De oudste rechter en jongste rechter zijn buiten staat dit vonnis mede te ondertekenen.
Bijlage I
Tekst tenlastelegging
Aan de verdachte wordt ten laste gelegd dat
parketnummer 10/170353-24:
hij op of omstreeks 20 mei 2024 te Rotterdam,
tezamen en in vereniging met een of meer anderen, althans alleen,
een telefoon en/of airpods en/of een tas en/of een hoeveelheid contant geld, in elk
geval enig goed, dat/die geheel of ten dele aan [slachtoffer 1] en/of [slachtoffer 2], in elk
geval aan een ander dan aan verdachte en/of zijn mededader(s) toebehoorde(n)

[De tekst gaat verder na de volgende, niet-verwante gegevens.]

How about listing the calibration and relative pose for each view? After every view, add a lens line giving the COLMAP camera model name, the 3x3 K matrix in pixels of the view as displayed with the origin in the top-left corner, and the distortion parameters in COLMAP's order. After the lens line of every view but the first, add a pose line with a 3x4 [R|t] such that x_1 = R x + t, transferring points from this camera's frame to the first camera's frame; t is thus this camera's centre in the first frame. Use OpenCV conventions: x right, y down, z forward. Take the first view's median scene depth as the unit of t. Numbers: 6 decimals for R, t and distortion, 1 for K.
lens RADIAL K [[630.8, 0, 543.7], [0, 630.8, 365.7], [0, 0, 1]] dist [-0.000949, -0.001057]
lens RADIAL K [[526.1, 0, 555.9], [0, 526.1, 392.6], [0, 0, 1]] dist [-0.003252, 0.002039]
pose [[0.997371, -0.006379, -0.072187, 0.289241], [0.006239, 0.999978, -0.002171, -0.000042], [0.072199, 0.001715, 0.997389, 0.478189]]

heeft weggenomen met het oogmerk om het zich wederrechtelijk toe te eigenen,
terwijl deze diefstal werd voorafgegaan, vergezeld en/of gevolgd van geweld en/of
bedreiging met geweld tegen die [slachtoffer 1] en/of [slachtoffer 2], gepleegd met het
oogmerk om die diefstal voor te bereiden of gemakkelijk te maken, of om, bij
betrapping op heterdaad, aan zichzelf of andere deelnemers aan het misdrijf hetzij
de vlucht mogelijk te maken, hetzij het bezit van het gestolene te verzekeren, door
- voornoemde slachtoffers te zeggen dat zij hun zakken moesten leegmaken en/of
de woorden toe te voegen “Als je je tas niet geeft, dan sla ik al je tanden uit je mond"

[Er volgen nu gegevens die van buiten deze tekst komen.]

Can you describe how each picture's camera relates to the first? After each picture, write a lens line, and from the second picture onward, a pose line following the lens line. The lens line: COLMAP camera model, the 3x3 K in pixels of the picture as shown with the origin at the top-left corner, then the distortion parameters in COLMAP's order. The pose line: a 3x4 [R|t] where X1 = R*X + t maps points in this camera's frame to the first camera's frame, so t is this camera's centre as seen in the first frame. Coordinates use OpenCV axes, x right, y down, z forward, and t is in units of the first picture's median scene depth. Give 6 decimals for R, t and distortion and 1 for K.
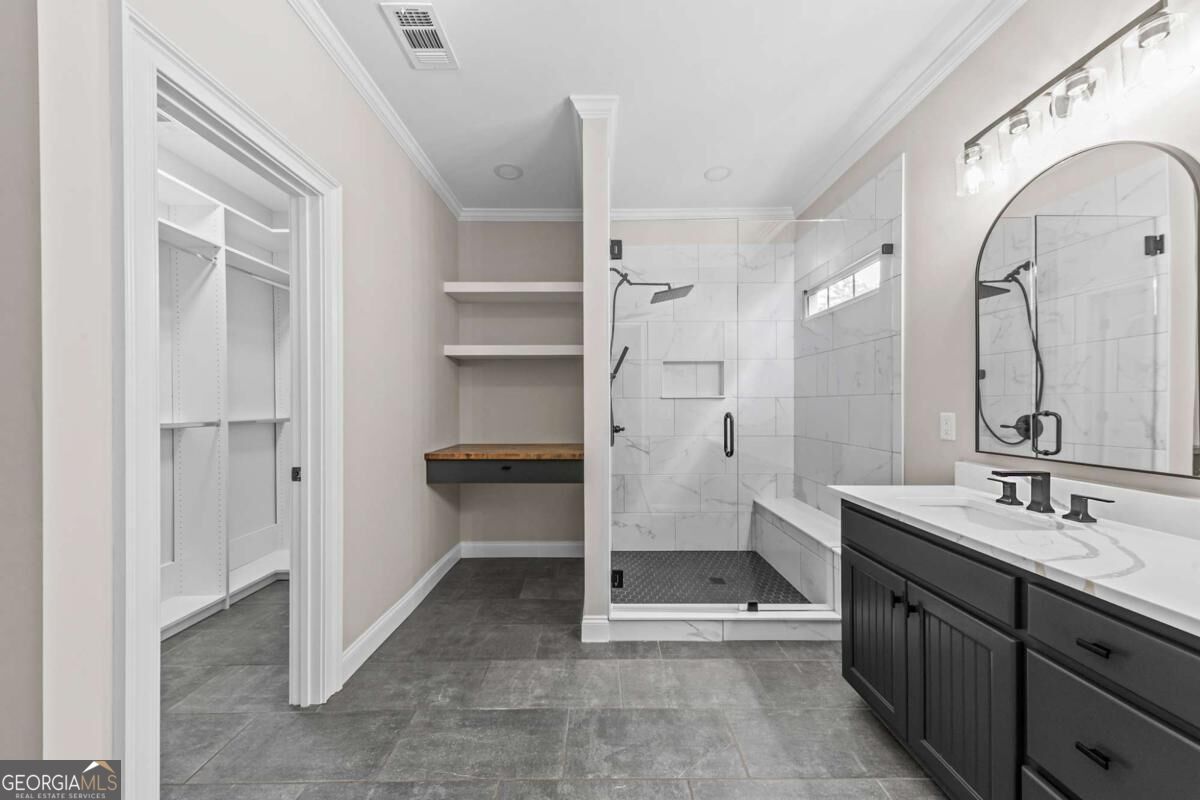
lens RADIAL K [[405.9, 0, 629.8], [0, 405.9, 409.3], [0, 0, 1]] dist [0.020596, -0.004393]
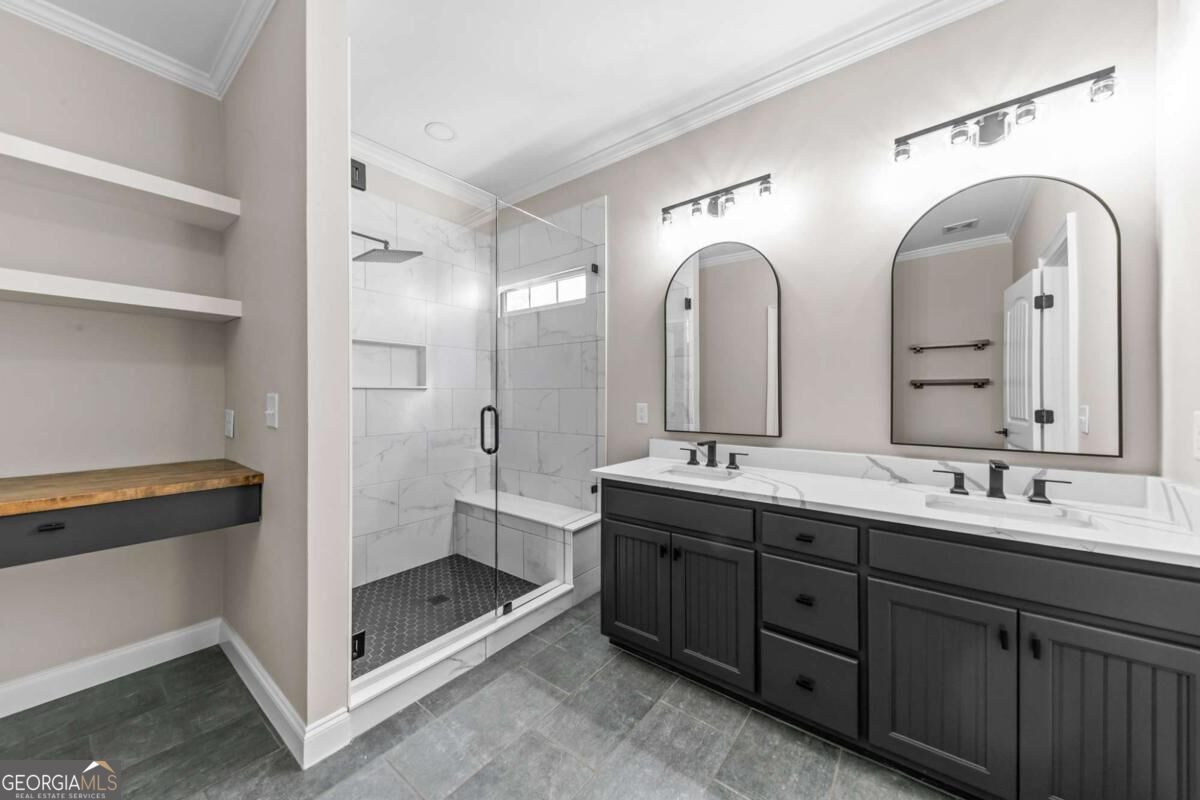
lens RADIAL K [[408.5, 0, 596.8], [0, 408.5, 399.1], [0, 0, 1]] dist [0.020586, -0.006563]
pose [[0.645036, -0.002854, 0.764147, -0.321986], [0.005877, 0.999982, -0.001227, -0.004251], [-0.764130, 0.005283, 0.645041, 0.236958]]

en/of "Ik ga hem echt slaan als hij zijn zakken niet leeg maakt" en/of woorden van
gelijke strekking, en/of
- voornoemde slachtoffers in te sluiten met een (grote) groep, en/of
- (vervolgens) in de zakken van voornoemde slachtoffers te voelen, en/of
- de telefoon uit de handen van die [slachtoffer 2] te pakken, en/of
- de airpods en/of het contante geld uit de zakken van voornoemde slachtoffers te
pakken, en/of
- de tas van die [slachtoffer 1] af te pakken;
subsidiair althans, indien het vorenstaande niet tot een veroordeling mocht of zou kunnen leiden:
hij op of omstreeks 20 mei 2024 te Rotterdam,
op de openbare weg, het Pad van de stijl, althans het Rietveldpark,
tezamen en in vereniging met een of meer anderen, althans alleen,
met het oogmerk om zich en/of een ander wederrechtelijk te bevoordelen
door geweld en/of bedreiging met geweld
[slachtoffer 1] en/of [slachtoffer 2] heeft gedwongen tot de afgifte van een telefoon en/of
airpods en/of een tas en/of een hoeveelheid contant geld,, in elk geval enig goed,
dat/die geheel of ten dele aan die [slachtoffer 1] en/of [slachtoffer 2] en/of een derde
toebehoorde(n)
door
- voornoemde slachtoffers te zeggen dat zij hun zakken moesten leegmaken en/of
de woorden toe te voegen “Als je je tas niet geeft, dan sla ik al je tanden uit je mond"
en/of "Ik ga hem echt slaan als hij zijn zakken niet leeg maakt" en/of woorden van
gelijke strekking, en/of
- voornoemde slachtoffers in te sluiten met een (grote) groep, en/of
- (vervolgens) in de zakken van voornoemde slachtoffers te voelen, en/of
- die [slachtoffer 2] te dwingen om zijn telefoon af te geven, en/of
- voornoemde slachtoffers te dwingen de airpods en/of het contante geld af te
geven, en/of
- die [slachtoffer 1] te dwingen om zijn tas af te geven;
parketnummer 10/323169-24:
hij op of omstreeks 9 oktober 2024 te Rotterdam
tezamen en in vereniging met een of meer anderen, althans alleen,
met het oogmerk om zich en/of een ander wederrechtelijk te bevoordelen
door geweld en/of bedreiging met geweld
[slachtoffer 3] heeft gedwongen tot de afgifte van zijn telefoon (merk iPhone) en/of
zijn schoenen en/of zijn Fatbike (merk OUXI model VS) en/of de (bijbehorende)
sleutel(s), in elk geval enig goed, dat/die geheel of ten dele aan die [slachtoffer 3] en/of
een derde toebehoorde(n)
door
- te schreeuwen en/of zijn, verdachtes, vuisten te ballen, en/of
- die [slachtoffer 3] de woorden toe te voegen “die schoenen gaan uit, die fatbike gaat ook
met ons mee”, en/of
- tegen die [slachtoffer 3] te zeggen dat hij zijn sleutels en/of telefoon moest afgeven,
en/of
- tegen die [slachtoffer 3] te zeggen dat zijn, verdachtes, handen gaan tintelen, en/of
- die [slachtoffer 3] te laten inloggen op iCloud en/of zijn wachtwoord te laten resetten,
en/of
- (daarbij) aan die [slachtoffer 3] de woorden toe te voegen “doe dat kanker wachtwoord,
ik ga je moeder neuken, ik weet waar je woont. Praat niet met blauw, ik ben binnen
twee weken weer vrij en dan ga je kogels door je hoofd krijgen”, althans woorden
van gelijke dreigende aard of strekking.